* _Task description_
Reproduce every line of text in the listing below without any change, and leave the pictures out of your answer.

* _Source data_
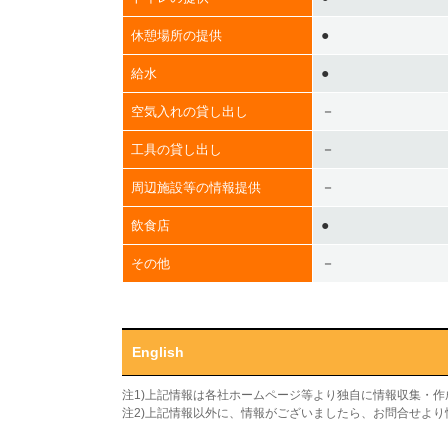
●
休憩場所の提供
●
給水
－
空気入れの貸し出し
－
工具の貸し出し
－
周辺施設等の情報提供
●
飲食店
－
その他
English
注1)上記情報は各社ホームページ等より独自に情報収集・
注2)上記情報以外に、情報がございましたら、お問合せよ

* _Response to the task_
●
休憩場所の提供
●
給水
－
空気入れの貸し出し
－
工具の貸し出し
－
周辺施設等の情報提供
●
飲食店
－
その他
English
注1)上記情報は各社ホームページ等より独自に情報収集・
注2)上記情報以外に、情報がございましたら、お問合せよ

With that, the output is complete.